Rob van der Mei, van Hosting in Nederland schrijft in een blog: ‘Als gevolg van missende gegevensvalidatie in de zogeheten ‘Heartbeat’-extensie, kan tot wel 64 kilobytes aan computergeheugen vrij eenvoudig aan kwaadwillenden geopenbaard worden. Zo kunnen niet alleen beveiligde gegevens worden onderschept, maar zouden mogelijk ook de geheime sleutels die gebruikt worden om de informatie te coderen, blootgesteld kunnen worden.’
Volgens Van der Mei zijn hackers die de versleuteling kraken in principe in staat om al het beveiligde dataverkeer van de bijbehorende server te ontsleutelen, zonder enige sporen van misbruik op het systeem achter te laten. Ook gegevens die in het verleden onderschept zijn, en met dezelfde sleutel beveiligd waren, kunnen op deze manier achteraf nog gedecodeerd worden. Via een Heartbleed tool kan getest worden of een website kwetsbaar is.
Het lek werd aanvankelijk ontdekt door Neel Mehta van Google Security en is nu erkend door het OpenSSL-projectteam. Zij stellen dat alle versies tussen 1.0.1 en 1.0.2-beta kwetsbaar zijn. Gebruikers wordt met klem aangeraden om te upgraden naar de vrijgegeven versies 1.0.1g of 1.0.2-beta-2.
Internetbankieren
Volgens Van der Mei zorgt het lek ’terecht’ voor de nodige paniek: ‘OpenSSL wordt in veel software toegepast, van web- en e-mail-servers tot chatsoftware en mobiele apps. Daar komt bij dat veel populaire besturingssystemen, zoals Ubuntu, Debian, CentOS en Fedora, op het moment van de aankondiging nog niet direct een update beschikbaar hadden, omdat ze niet van tevoren zijn ingelicht.’

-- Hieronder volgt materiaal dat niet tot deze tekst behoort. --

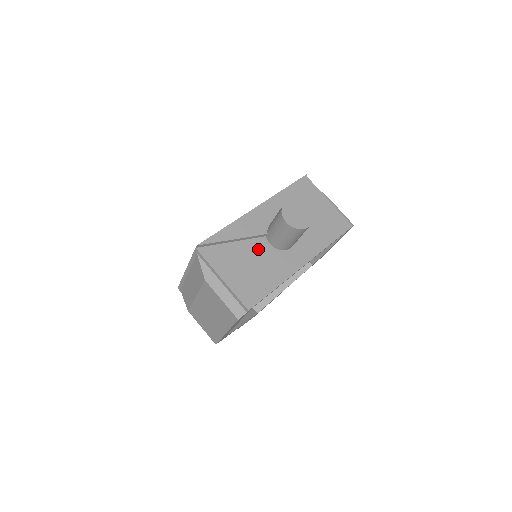
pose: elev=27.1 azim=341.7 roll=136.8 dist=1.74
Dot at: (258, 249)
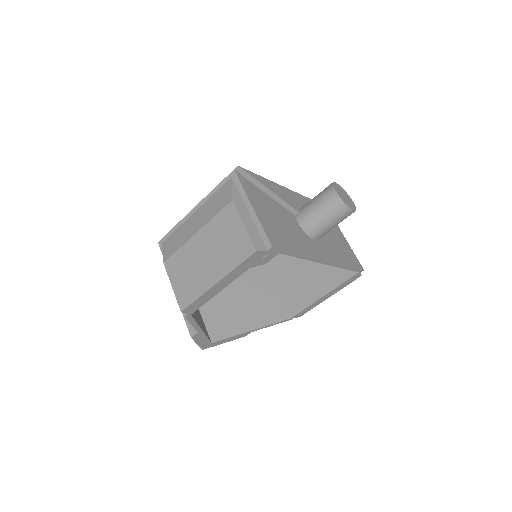
Dot at: (287, 217)
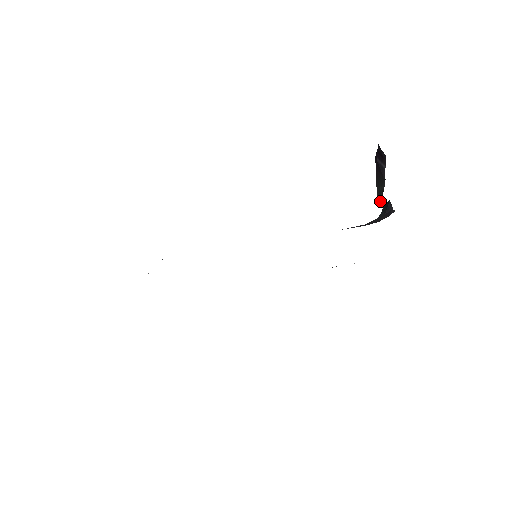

De precieze impact van het beveiligingslek is nog onduidelijk. ‘Het is eveneens lastig, zo niet onmogelijk, in te schatten welke partijen gebruik maken van kwetsbare OpenSSL-versies. ‘Dat de meeste Nederlandse banken van de software gebruik maken, is echter zeer aannemelijk: OpenSSL is bij veel van hen immers een vereiste bij het opzetten van een koppeling met het iDeal-betaalsysteem’, stelt Van der Mei.
Waar nog niemand antwoord op kan geven is dit.
Veel online diensten hebben mogelijkheden om jouw data te benaderen vanuit andere diensten.
Deze diensten gebruiken vaak tokens (geheimen) waarmee dienst X de data op kan vragen van gebruiker Y op dienst Z.
Nu krijg je overal wel het advies dat NA de OpenSSL gepatched is en NA het vernieuwen van het SSL (HTTPS) certificaat je je wachtwoord moet wijzigen.
Mijn inzicht zegt dus dat je ook alle tokens voor externe diensten moet verwijderen en opnieuw aanmaken, want die tokens zijn natuurlijk ook mogelijk gelekt. Ik hoor daar niemand over.